Ese día, el pronóstico del tiempo había estado alertando a la población desde por la mañana, anunciando que se había batido el récord de temperaturas más bajas en febrero y que al atardecer comenzaría a nevar.

En los quince minutos a pie que había desde la casa hasta el supermercado, a Shota se le habían quedado ateridas las yemas de los dedos y había perdido la sensibilidad, por lo que se arrepentía de no haberse puesto los guantes. Imposible trabajar en esas condiciones.

Shota se detuvo nada más entrar en el supermercado y movió deprisa los cinco dedos dentro del bolsillo para recuperar el tacto mientras recorría con la mirada el interior del local.

Unos pasos más atrás, Osamu también se internó en el supermercado y se puso en silencio al lado de Shota. No cruzaron las miradas, porque esa era una regla tácita entre ellos desde que habían comenzado con este trabajo.

Osamu cogió una de las mandarinas de degustación colocadas junto a la entrada y musitó: «Toma», y le dio la mitad a Shota sin mirarlo a la cara.

Notaba la mandarina fría en su palma. Para no perder el poco calor que había empezado a sentir en las manos, Shota engulló la mandarina de un bocado. La acidez se le extendió por la boca. Como era de esperar tratándose de una fruta gratis, no estaba muy dulce.

Tras mirarse el uno al otro espontáneamente, se pusieron a caminar juntos hacia el fondo del comercio. Osamu metió sin dudarlo en la cesta azul que colgaba de su mano un paquete de uvas, de las amarillentas que parecían caras. Por lo general, Osamu sólo tomaba uvas de granos pequeños de color púrpura rojizo porque le resultaba incómodo comer las que tenían pepitas. Shota sabía que en realidad lo hacía porque eran las más baratas, pero no se lo decía.

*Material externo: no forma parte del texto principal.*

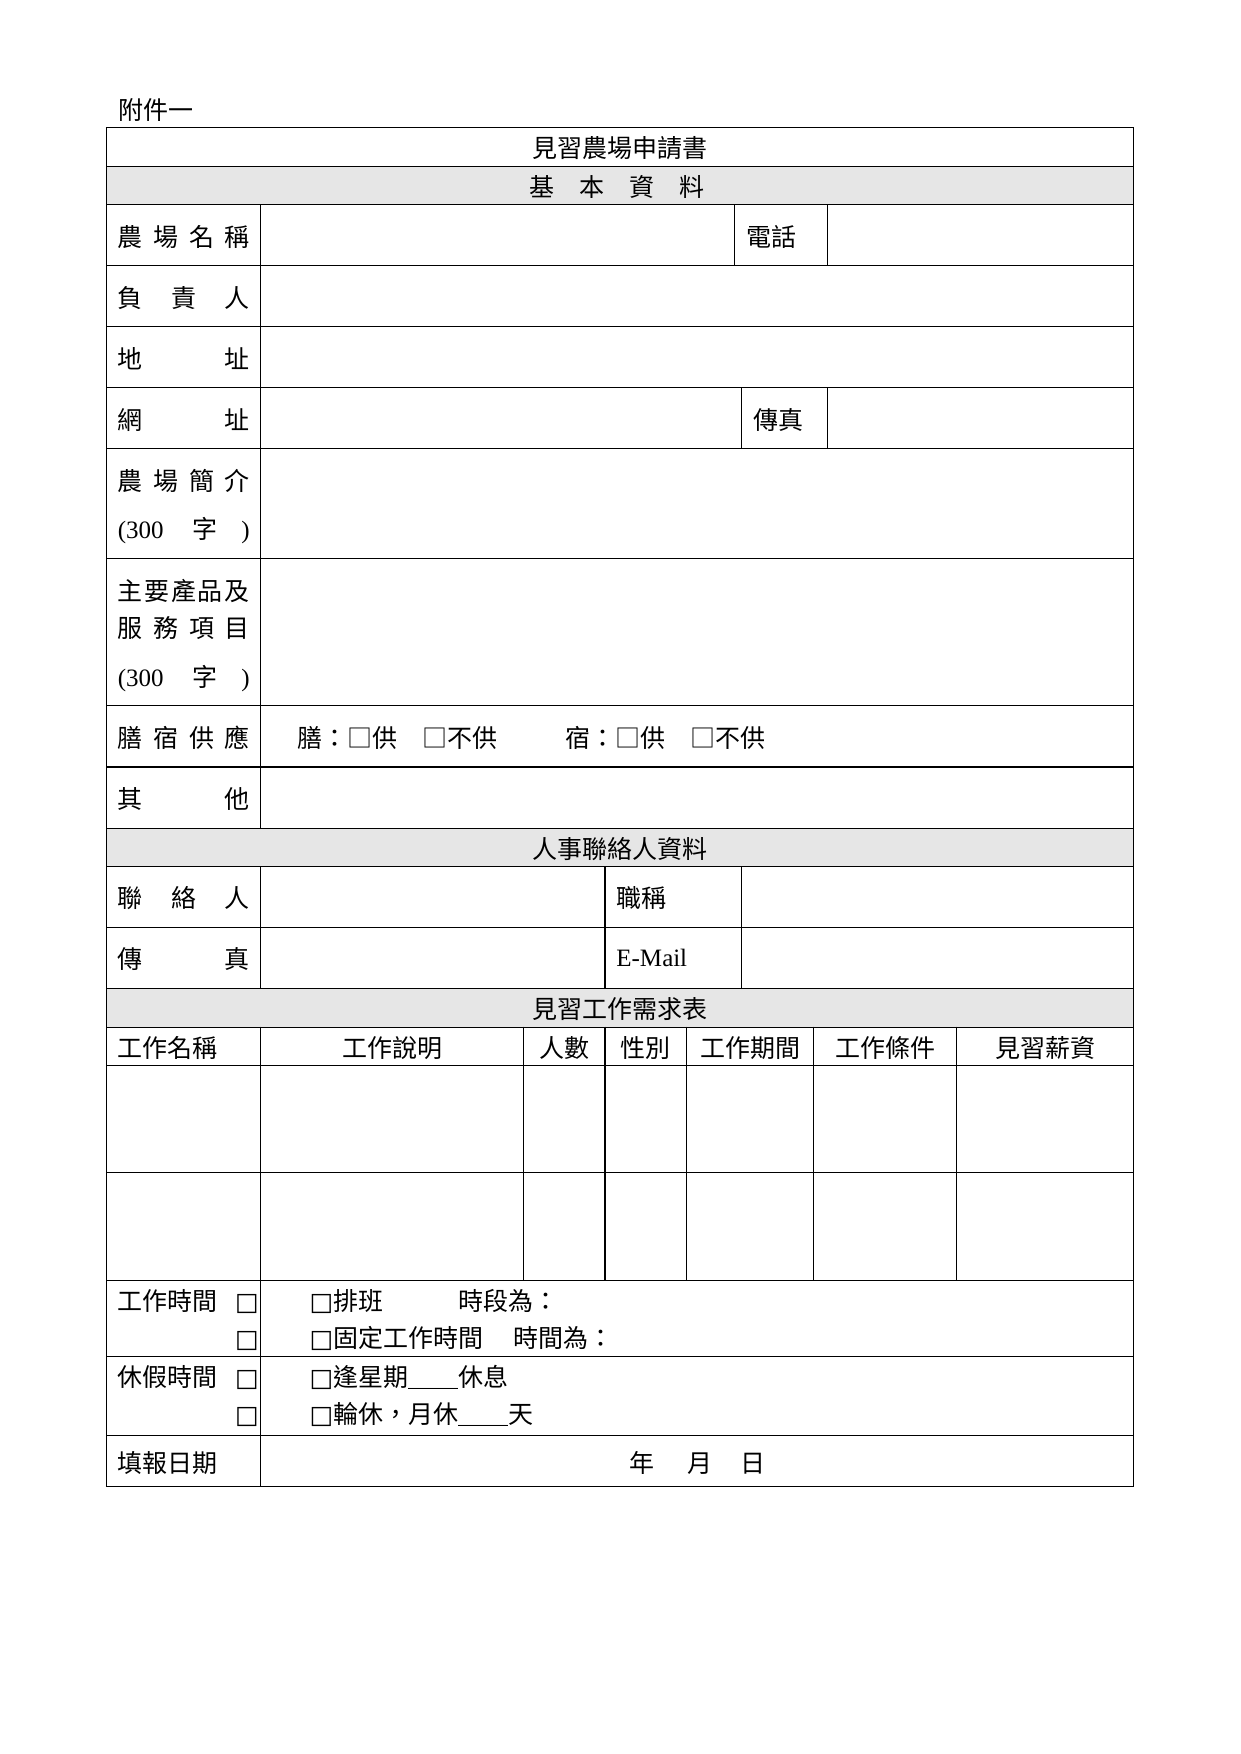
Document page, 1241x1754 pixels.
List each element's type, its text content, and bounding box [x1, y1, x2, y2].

table_cell 基 本 資 料 [107, 167, 1133, 204]
table_cell [107, 1173, 260, 1279]
table_cell [524, 1066, 604, 1172]
table_cell [687, 1173, 813, 1279]
table_cell 性別 [606, 1028, 686, 1065]
table_cell 膳：□供 □不供 宿：□供 □不供 [261, 706, 1133, 766]
table_cell 網址 [107, 388, 260, 448]
table_cell [828, 205, 1133, 265]
table_cell [524, 1173, 604, 1279]
table_cell 地址 [107, 327, 260, 387]
table_cell 主要產品及服務項目 (300字) [107, 559, 260, 705]
table_cell 填報日期 [107, 1436, 260, 1486]
table_cell 人數 [524, 1028, 604, 1065]
table_cell 工作說明 [261, 1028, 523, 1065]
table_cell [606, 1066, 686, 1172]
table_cell [261, 449, 1133, 558]
text 附件一 [118, 89, 1122, 127]
table_cell 聯絡人 [107, 867, 260, 927]
table_cell [606, 1173, 686, 1279]
table_cell 膳宿供應 [107, 706, 260, 766]
table_cell [261, 388, 741, 448]
table_cell 休假時間 [107, 1357, 260, 1435]
table_cell [261, 1066, 523, 1172]
table_cell [261, 205, 734, 265]
table_cell □排班 時段為： □固定工作時間 時間為： [261, 1281, 1133, 1356]
table_cell E-Mail [606, 928, 741, 988]
table_cell [261, 327, 1133, 387]
table_cell [261, 266, 1133, 326]
table_cell [261, 768, 1133, 827]
table_cell 年 月 日 [261, 1436, 1133, 1486]
table_cell 見習薪資 [957, 1028, 1133, 1065]
table_cell [828, 388, 1133, 448]
table_cell [957, 1173, 1133, 1279]
table_cell [687, 1066, 813, 1172]
table_cell 見習工作需求表 [107, 989, 1133, 1027]
table_cell 電話 [735, 205, 827, 265]
table_cell [261, 559, 1133, 705]
table_cell [742, 867, 1133, 927]
table_cell 傳真 [107, 928, 260, 988]
table_header 見習農場申請書 [107, 128, 1133, 166]
table_cell 職稱 [606, 867, 741, 927]
table_cell 工作條件 [814, 1028, 956, 1065]
table_cell 工作名稱 [107, 1028, 260, 1065]
table_cell [814, 1173, 956, 1279]
table_cell 人事聯絡人資料 [107, 829, 1133, 866]
table_cell □逢星期＿＿休息 □輪休，月休＿＿天 [261, 1357, 1133, 1435]
table_cell [261, 1173, 523, 1279]
table_cell [742, 928, 1133, 988]
table_cell 工作期間 [687, 1028, 813, 1065]
table_cell [261, 928, 604, 988]
table_cell 負責人 [107, 266, 260, 326]
table_cell 農場簡介 (300字) [107, 449, 260, 558]
table_cell [107, 1066, 260, 1172]
table_cell [814, 1066, 956, 1172]
table_cell [261, 867, 604, 927]
table_cell 傳真 [742, 388, 827, 448]
table_cell [957, 1066, 1133, 1172]
table_cell 工作時間 [107, 1281, 260, 1356]
table_cell 農場名稱 [107, 205, 260, 265]
table_cell 其他 [107, 768, 260, 827]
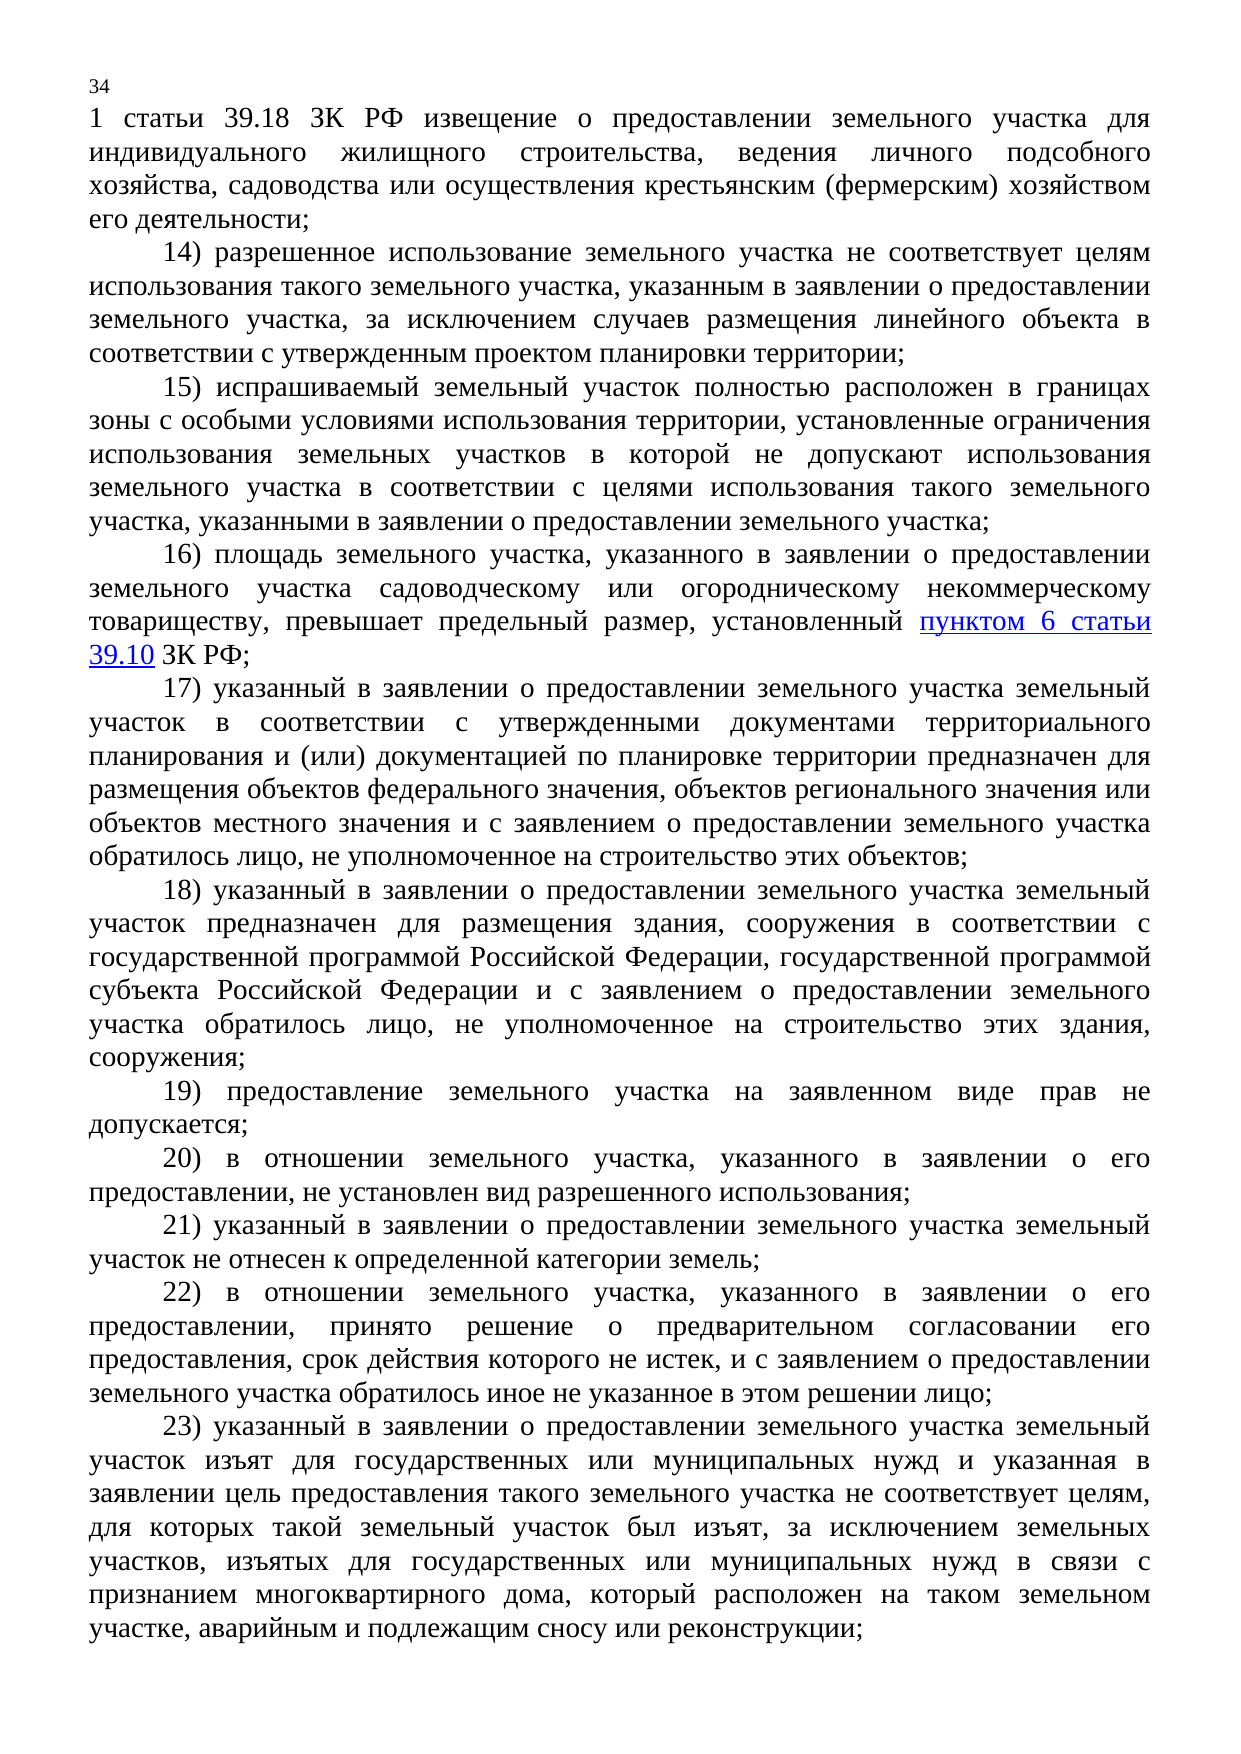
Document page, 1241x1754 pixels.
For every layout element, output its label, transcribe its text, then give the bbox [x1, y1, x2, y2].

Sin embargo, ese día no tenían que preocuparse por el precio. Osamu añadió con indiferencia otro paquete de uvas caras en la cesta. Si avanzaban directamente hacia el fondo, llegarían a la sección de alimentos frescos. Si giraban a la izquierda, estarían en el departamento de los fideos instantáneos y los snacks. En ese punto, ambos chocaron sus puños ligeramente, como de costumbre, y se fueron cada uno por su lado. Shota giró despacio hacia la izquierda, luego se detuvo frente a uno de los expositores de golosinas que tenía marcado como objetivo y depositó la mochila a sus pies. El llavero de un avión que colgaba de la mochila osciló.

Shota vio en el espejo que tenía ante sí la imagen de un dependiente. Era un joven empleado a tiempo parcial que se había incorporado el mes anterior. Ese chico no era preocupante. Cuando comprobó su posición y miró a su izquierda, Osamu regresó con su hijo justo después de haber dado una vuelta por la tienda. Los dos utilizaban un sistema de señales manuales para comunicarse. Osamu levantó tres dedos e indicó a Shota dónde se encontraba cada uno de los dependientes en ese preciso momento. Shota asintió levemente, puso las manos una encima de otra a la altura del pecho, giró unas cuantas veces los índices y se besó el puño izquierdo.

Shota era zurdo. Invariablemente hacía ese gesto ritual que había aprendido de Osamu antes de empezar su trabajo. Sin apartar la vista del dependiente reflejado en el espejo, Shota extendió con prudencia la mano izquierda, que acababa de bendecirse con su gesto ritual, hacia un paquete de chocolatinas.

Recogió las chocolatinas sin hacer ruido ni bajar la mirada y las dejó caer dentro de la mochila, a la que previamente había abierto la cremallera. Ese sutil crujido quedó ahogado por la música de fondo y el bullicio del supermercado, por lo que ni los dependientes ni ninguno de los numerosos compradores se percató de la sospechosa maniobra.

Shota había podido iniciar la operación con buen pie. Se cargó la mochila de nuevo a la espalda y cambió de sitio. Los principales objetivos de ese día eran los vasos de fideos instantáneos. Se detuvo delante de un expositor en el que estaban expuestos en fila sus favoritos: fideos con cerdo y kimchi1 extrapicante, y volvió a dejar la mochila en el suelo. Sin embargo, un dependiente no se movía de delante de un expositor al otro lado del estrecho pasillo perpendicular. Se trataba de un veterano de mediana edad, que para Shota era un hueso duro de roer.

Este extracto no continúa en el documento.